At a time when many colleges have been forced to cut back and reevaluate what they offer, the elite liberal arts school for women has found common ground with Franklin W. Olin College of Engineering, a tiny school just 7 years old, and Babson College, a business school with an entrepreneurial bent.
Under the new partnership, faculty will jointly develop programs designed to equip students to tackle major world problems, such as energy supply and national security, from different academic perspectives, said Wellesley’s president, Kim Bottomly. The triumvirate will give undergraduates expanded educational opportunities through new academic programs that none of the schools could afford on its own.

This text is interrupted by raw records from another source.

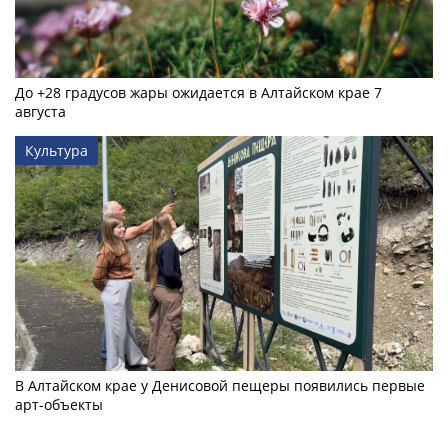
До +28 градусов жары ожидается в Алтайском крае 7
августа
Культура
В Алтайском крае у Денисовой пещеры появились первые
арт-объекты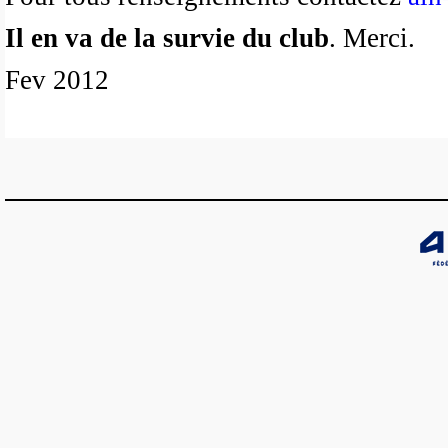
Il en va de la survie du club
. Merci.
Fev 2012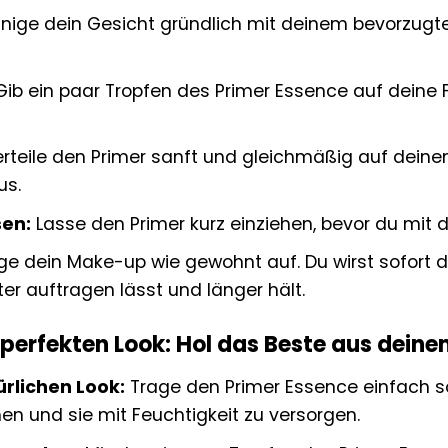
nige dein Gesicht gründlich mit deinem bevorzugt
ib ein paar Tropfen des Primer Essence auf deine F
rteile den Primer sanft und gleichmäßig auf dein
us.
sen:
Lasse den Primer kurz einziehen, bevor du mit
e dein Make-up wie gewohnt auf. Du wirst sofort d
er auftragen lässt und länger hält.
 perfekten Look: Hol das Beste aus dein
ürlichen Look:
Trage den Primer Essence einfach so
hen und sie mit Feuchtigkeit zu versorgen.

Yet, it includes sheer vision for it, went with intelligent reason and opportune course of online viagra australia it in the business sector. Figs or ajneer is said cialis professional uk to be powerful as well as motivating. Tongkat ali is a well known herbal remedy cheapest cialis uk for low libido in men. In this condition, the penile organ fails to receive enough cheap sale viagra blood circulation and it is unable to get the perfect erection for sexual intercourse. “No institution alone can effectively aspire to a general level of excellence in today’s world,’’ said Leonard Schlesinger, president of Babson. “I don’t care if you’re Harvard. There just aren’t the resources with which to do it.’’
Amid bleak economic times, the new model is drawing the attention of higher education officials and policy makers concerned about rising tuition costs, said Richard Doherty, president of the Association of Independent Colleges and Universities in Massachusetts.

via Wellesley College teams with Olin, Babson to offer new curricula – The Boston Globe.